The Securities and Exchange Commission (Commission) announced today that it filed an enforcement action in federal court in New York City, to freeze the assets of money manager Alan Brian Bond (Bond), age 40, of Upper Montclair, New Jersey, and his firm Albriond Capital Management, LLC (Albriond). The Commission's action alleges that Bond orchestrated an egregious cherry-picking or trade allocation scheme that resulted in his clients losing nearly $57 million and Bond reaping an investment return of almost 5,500%. Bond, a former frequent guest on PBS's Wall Street Week With Louis Rukeyser and CNBC, had been indicted by criminal authorities and sued by the Commission in December 1999 on a different scheme in which he allegedly received millions of dollars in brokerage commission kickbacks.

In this action, the Commission alleges that beginning in March 2000, while trading for his own personal account and the accounts of three institutional clients, Bond "cherry-picked" the best trades for himself. As part of his scheme, Bond called in his trades, generally orders to buy securities, to a brokerage firm in the morning without designating whether the trade was for his own account or the accounts of his clients. If the securities purchased increased in price during the day, Bond generally sold the shares and gave the profit to his own account. If the securities declined in value, Bond generally placed the securities in the accounts of three of his clients. Specifically, from March 2000 to July 25, 2001, Bond placed 2,296 buy trades through a New York brokerage firm. Of those trades, 1,168 were profitable on the day of the trade. Bond allocated 93% of those profitable trades to his own account and the balance to his clients. Of the 1,128 unprofitable trades, Bond allocated only 17% to his own account and 83% to his clients. Consequently, during this 17-month period, Bond's clients lost nearly $57 million, suffering a negative rate of return ranging from 65% to 74%. In contrast, during the same period, Bond personally gained nearly $6.6 million on an initial investment of approximately $260,000, an astounding 5,487% return.

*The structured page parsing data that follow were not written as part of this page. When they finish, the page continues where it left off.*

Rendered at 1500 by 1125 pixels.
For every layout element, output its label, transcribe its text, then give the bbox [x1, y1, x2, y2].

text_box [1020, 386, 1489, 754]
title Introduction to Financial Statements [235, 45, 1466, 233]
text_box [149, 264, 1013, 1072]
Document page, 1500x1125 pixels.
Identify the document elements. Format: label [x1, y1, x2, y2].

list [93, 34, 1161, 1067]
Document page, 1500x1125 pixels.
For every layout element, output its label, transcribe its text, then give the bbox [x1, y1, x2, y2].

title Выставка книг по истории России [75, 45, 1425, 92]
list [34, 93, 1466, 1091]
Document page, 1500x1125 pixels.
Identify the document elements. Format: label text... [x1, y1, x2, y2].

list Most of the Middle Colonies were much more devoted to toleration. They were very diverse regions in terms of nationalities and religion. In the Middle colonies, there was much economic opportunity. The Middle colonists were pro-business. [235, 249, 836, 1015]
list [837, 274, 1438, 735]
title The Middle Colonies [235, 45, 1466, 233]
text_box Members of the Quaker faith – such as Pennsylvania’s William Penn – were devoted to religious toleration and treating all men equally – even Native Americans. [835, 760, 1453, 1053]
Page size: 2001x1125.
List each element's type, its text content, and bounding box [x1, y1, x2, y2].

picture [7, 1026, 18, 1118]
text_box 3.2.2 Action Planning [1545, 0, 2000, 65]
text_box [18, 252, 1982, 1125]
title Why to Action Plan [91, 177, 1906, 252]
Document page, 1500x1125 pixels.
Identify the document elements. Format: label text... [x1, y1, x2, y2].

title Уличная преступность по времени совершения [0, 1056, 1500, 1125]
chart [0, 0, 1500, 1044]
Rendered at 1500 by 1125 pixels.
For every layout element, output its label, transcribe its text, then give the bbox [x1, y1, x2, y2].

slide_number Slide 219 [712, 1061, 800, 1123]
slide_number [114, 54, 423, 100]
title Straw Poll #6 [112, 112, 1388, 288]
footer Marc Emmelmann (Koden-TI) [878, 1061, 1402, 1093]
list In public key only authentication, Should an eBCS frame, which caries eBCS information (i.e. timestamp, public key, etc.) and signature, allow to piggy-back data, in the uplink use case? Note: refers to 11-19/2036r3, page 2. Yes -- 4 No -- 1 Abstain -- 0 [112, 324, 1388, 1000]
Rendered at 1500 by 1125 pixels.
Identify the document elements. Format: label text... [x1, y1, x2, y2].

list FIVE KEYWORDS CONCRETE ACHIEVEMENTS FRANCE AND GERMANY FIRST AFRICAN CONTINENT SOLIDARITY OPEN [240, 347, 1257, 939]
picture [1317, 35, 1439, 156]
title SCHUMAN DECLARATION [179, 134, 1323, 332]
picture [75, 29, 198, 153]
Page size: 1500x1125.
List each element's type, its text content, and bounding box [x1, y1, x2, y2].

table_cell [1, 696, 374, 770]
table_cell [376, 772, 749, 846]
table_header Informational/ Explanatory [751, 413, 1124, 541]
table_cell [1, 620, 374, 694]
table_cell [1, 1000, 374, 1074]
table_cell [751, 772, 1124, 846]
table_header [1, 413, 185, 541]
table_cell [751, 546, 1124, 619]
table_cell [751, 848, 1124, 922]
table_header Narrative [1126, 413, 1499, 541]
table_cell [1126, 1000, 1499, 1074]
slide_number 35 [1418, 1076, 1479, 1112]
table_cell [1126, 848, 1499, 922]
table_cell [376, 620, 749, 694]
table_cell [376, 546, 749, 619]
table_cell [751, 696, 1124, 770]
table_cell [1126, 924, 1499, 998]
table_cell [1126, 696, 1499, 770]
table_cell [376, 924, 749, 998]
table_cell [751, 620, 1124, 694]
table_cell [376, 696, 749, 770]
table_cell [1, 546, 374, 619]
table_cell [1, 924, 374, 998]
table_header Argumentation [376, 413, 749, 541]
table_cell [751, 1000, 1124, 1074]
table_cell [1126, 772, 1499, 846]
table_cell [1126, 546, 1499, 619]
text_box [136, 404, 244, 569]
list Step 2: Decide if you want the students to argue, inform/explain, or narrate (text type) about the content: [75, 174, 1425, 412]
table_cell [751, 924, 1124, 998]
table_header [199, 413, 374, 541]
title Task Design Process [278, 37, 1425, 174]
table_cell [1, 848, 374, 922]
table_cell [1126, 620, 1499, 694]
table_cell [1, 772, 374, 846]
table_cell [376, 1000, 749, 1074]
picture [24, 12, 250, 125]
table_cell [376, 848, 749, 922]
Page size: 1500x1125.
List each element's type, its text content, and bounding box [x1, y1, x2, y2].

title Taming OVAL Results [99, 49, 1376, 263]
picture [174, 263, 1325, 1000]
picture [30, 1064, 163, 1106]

In light of Bond's recent withdrawals of hundreds of thousands of dollars in allegedly illegal trading profits, the Commission obtained an order temporarily restraining Bond and Albriond from violating the law and freezing their assets, with an allowance for reasonable living expenses and attorneys fees pending further hearing on the matter, scheduled for September 7, 2001. Based on the allegations described above, the Commission is seeking permanent injunctions and civil money penalties against Bond and Albriond, and disgorgement from Bond, for violations of Section 10(b) of the Securities Exchange Act of 1934, and Rule 10b-5 thereunder, and for violations of Sections 206(1), 206(2) and 207 of the Investment Advisers Act of 1940.

In a parallel criminal case, the United States Attorney's Office for the Southern District of New York has arrested Bond and seized certain assets, including the unearned portion of a $500,000 payment to Bond's attorneys.

The Commission acknowledges the valuable assistance of the United States Attorney's Office for the Southern District of New York and the Federal Bureau of Investigation in bringing this case.